Sedoreovirinae - Phytoreovirus - Rice gall dwarf virus
Synonym: rice gall dwarf virus RGDV
Acronym: RGDV
Viral particles are polyhedral about 65 nm in diameter. Genome consists of double-stranded RNA. Total genome size 25.191 kb. Genome consists of 12 parts (named S1-12). Spreads in China. Found, but with no evidence of spread, in Malaysia and Thailand. The characteristic symptoms of the disease are stunting, formation of galls on the leaf blades and sheaths, and slight twisting of diseased plants.
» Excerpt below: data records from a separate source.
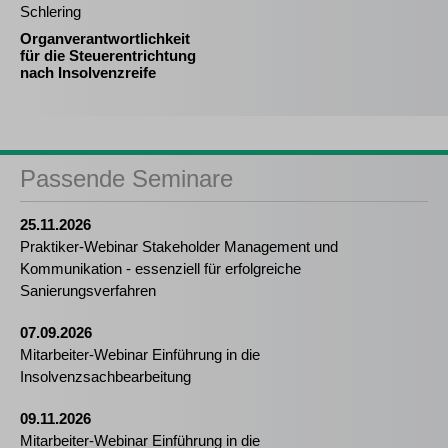
Schlering
Organverantwortlichkeit
für die Steuerentrichtung
nach Insolvenzreife
Passende Seminare
25.11.2026
Praktiker-Webinar Stakeholder Management und
Kommunikation - essenziell für erfolgreiche
Sanierungsverfahren
07.09.2026
Mitarbeiter-Webinar Einführung in die
Insolvenzsachbearbeitung
09.11.2026
Mitarbeiter-Webinar Einführung in die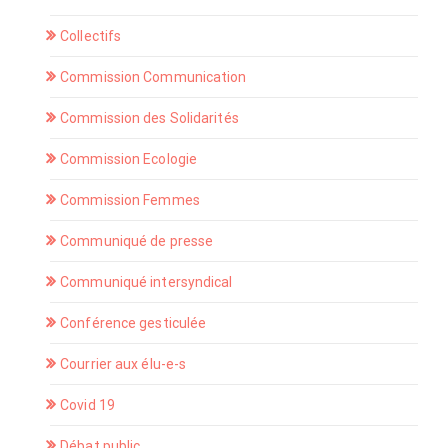
Collectifs
Commission Communication
Commission des Solidarités
Commission Ecologie
Commission Femmes
Communiqué de presse
Communiqué intersyndical
Conférence gesticulée
Courrier aux élu-e-s
Covid 19
Débat public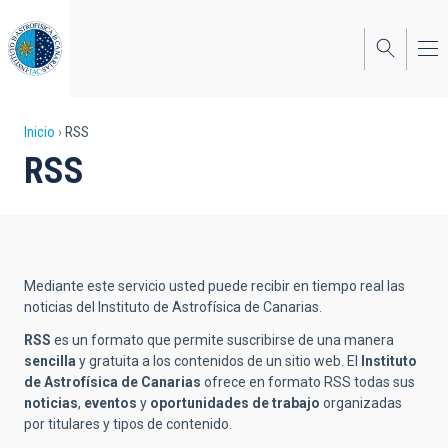
Pasar
al
contenido
principal
Sobrescribir
Inicio
RSS
RSS
enlaces
de
ayuda
a
Mediante este servicio usted puede recibir en tiempo real las
la
noticias del Instituto de Astrofísica de Canarias.
navegación
RSS
es un formato que permite suscribirse de una manera
sencilla
y gratuita a los contenidos de un sitio web. El
Instituto
de Astrofísica de Canarias
ofrece en formato RSS todas sus
noticias
,
eventos
y
oportunidades de trabajo
organizadas
por titulares y tipos de contenido.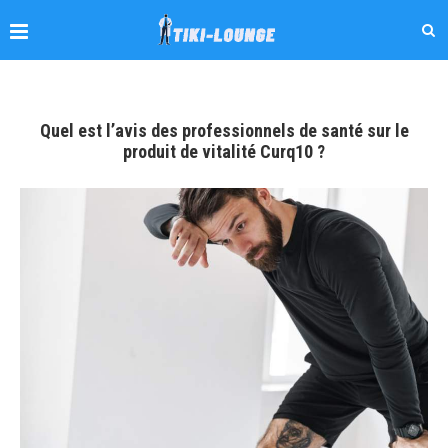
Quel est l’avis des professionnels de santé sur le
produit de vitalité Curq10 ?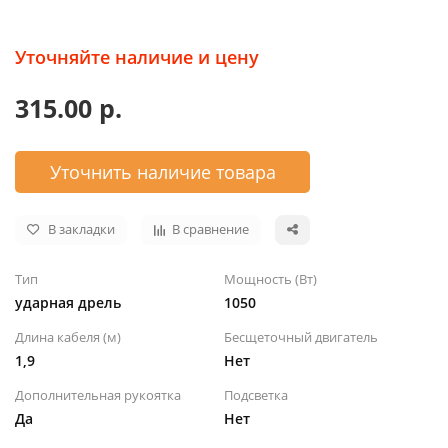
Уточняйте наличие и цену
315.00 р.
Уточнить наличие товара
В закладки
В сравнение
Тип
Мощность (Вт)
ударная дрель
1050
Длина кабеля (м)
Бесщеточный двигатель
1,9
Нет
Дополнительная рукоятка
Подсветка
Да
Нет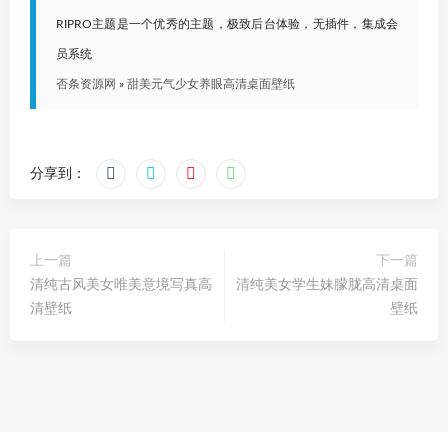
RIPRO主题是一个优秀的主题，极致后台体验，无插件，集成会
员系统
否条资源网
»
甜美元气少女养眼高清桌面壁纸
分享到：
上一篇
下一篇
清纯古风美女唯美意境写真高
清纯美女学生妹朦胧高清桌面
清壁纸
壁纸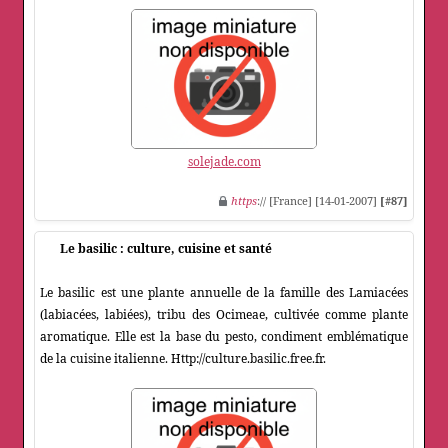
solejade.com
https
:// [France] [14-01-2007]
[#87]
Le basilic : culture, cuisine et santé
Le basilic est une plante annuelle de la famille des Lamiacées
(labiacées, labiées), tribu des Ocimeae, cultivée comme plante
aromatique. Elle est la base du pesto, condiment emblématique
de la cuisine italienne. Http://culture.basilic.free.fr.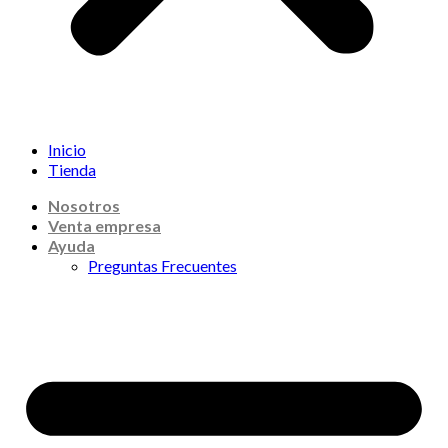
Inicio
Tienda
Nosotros
Venta empresa
Ayuda
Preguntas Frecuentes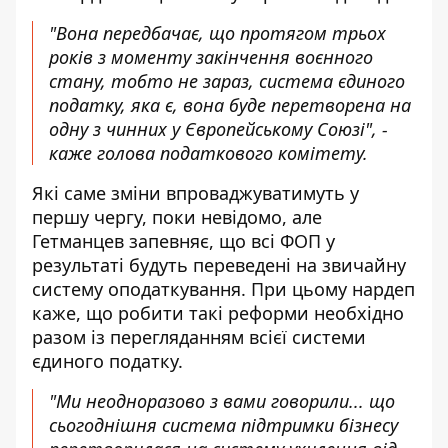
"Вона передбачає, що протягом трьох
років з моменту закінчення воєнного
стану, тобто не зараз, система єдиного
податку, яка є, вона буде перетворена на
одну з чинних у Європейському Союзі", -
каже голова податкового комітету.
Які саме зміни впроваджуватимуть у
першу чергу, поки невідомо, але
Гетманцев запевняє, що всі ФОП у
результаті будуть переведені на звичайну
систему оподаткування. При цьому нардеп
каже, що робити такі реформи необхідно
разом із перегляданням всієї системи
єдиного податку.
"Ми неодноразово з вами говорили... що
сьогоднішня система підтримки бізнесу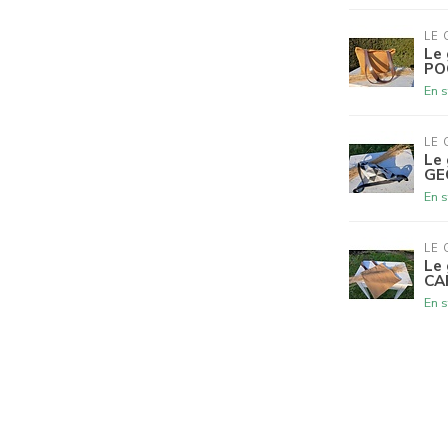
LE 
Le 
PO
En s
LE 
Le 
GE
En s
LE 
Le 
CA
En s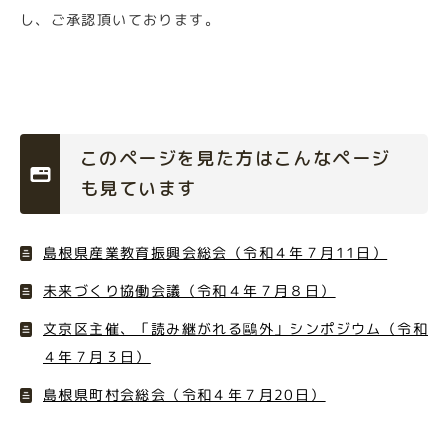
し、ご承認頂いております。
このページを見た方はこんなページ
も見ています
島根県産業教育振興会総会（令和４年７月11日）
未来づくり協働会議（令和４年７月８日）
文京区主催、「読み継がれる鷗外」シンポジウム（令和
４年７月３日）
島根県町村会総会（令和４年７月20日）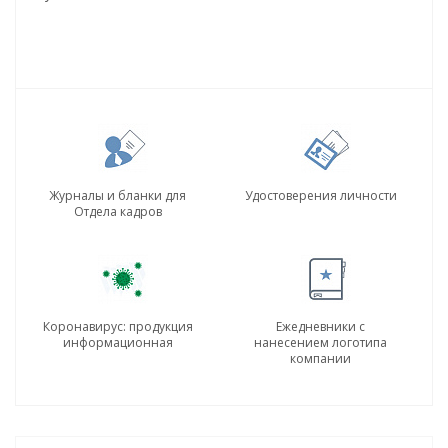
Журналы и бланки для
Удостоверения личности
Отдела кадров
Коронавирус: продукция
Ежедневники с
информационная
нанесением логотипа
компании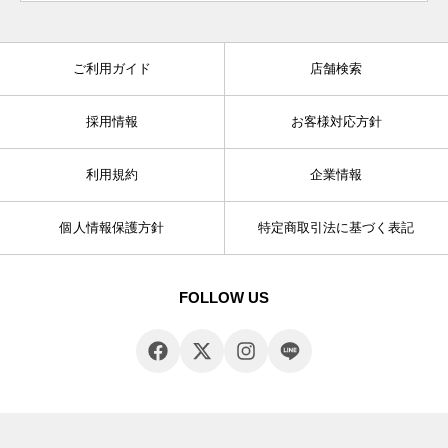
ご利用ガイド
店舗検索
採用情報
お客様対応方針
利用規約
企業情報
個人情報保護方針
特定商取引法に基づく表記
FOLLOW US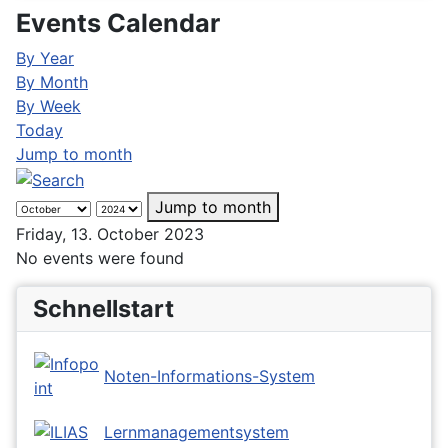
Events Calendar
By Year
By Month
By Week
Today
Jump to month
Jump to month
Friday, 13. October 2023
No events were found
Schnellstart
Noten-Informations-System
Lernmanagementsystem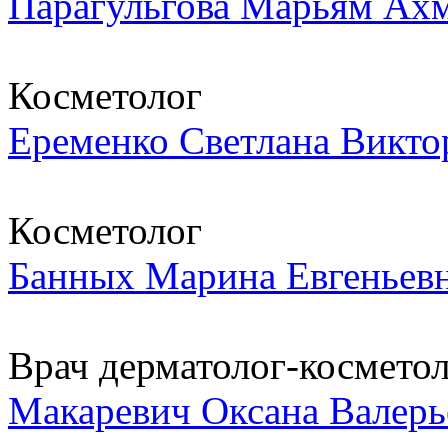
Парагульгова Марьям Ах
Косметолог
Еременко Светлана Викто
Косметолог
Банных Марина Евгеньев
Врач дерматолог-космето
Макаревич Оксана Валерь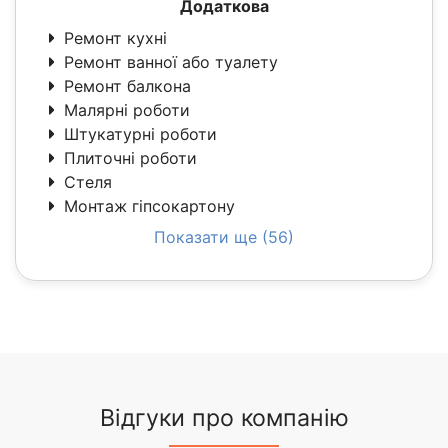
Додаткова
Ремонт кухні
Ремонт ванної або туалету
Ремонт балкона
Малярні роботи
Штукатурні роботи
Плиточні роботи
Стеля
Монтаж гіпсокартону
Показати ще (56)
Відгуки про компанію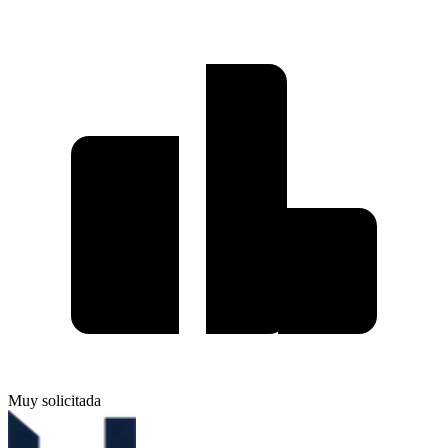
Muy solicitada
Transmitted in a persistent manner by five species of leafhoppers Nephotettix nigropictus, N. cincticeps, N. malayanus, N. virescens, and Recilia dorsalis. Virus retained between molts; multiplies in the vector; transmitted vertically to the progeny of the vector; not transmitted by mechanical inoculation; not transmitted by contact between plants; not transmitted by seed; not transmitted by pollen. The epidemiology and control methods are yet to be clearly worked out.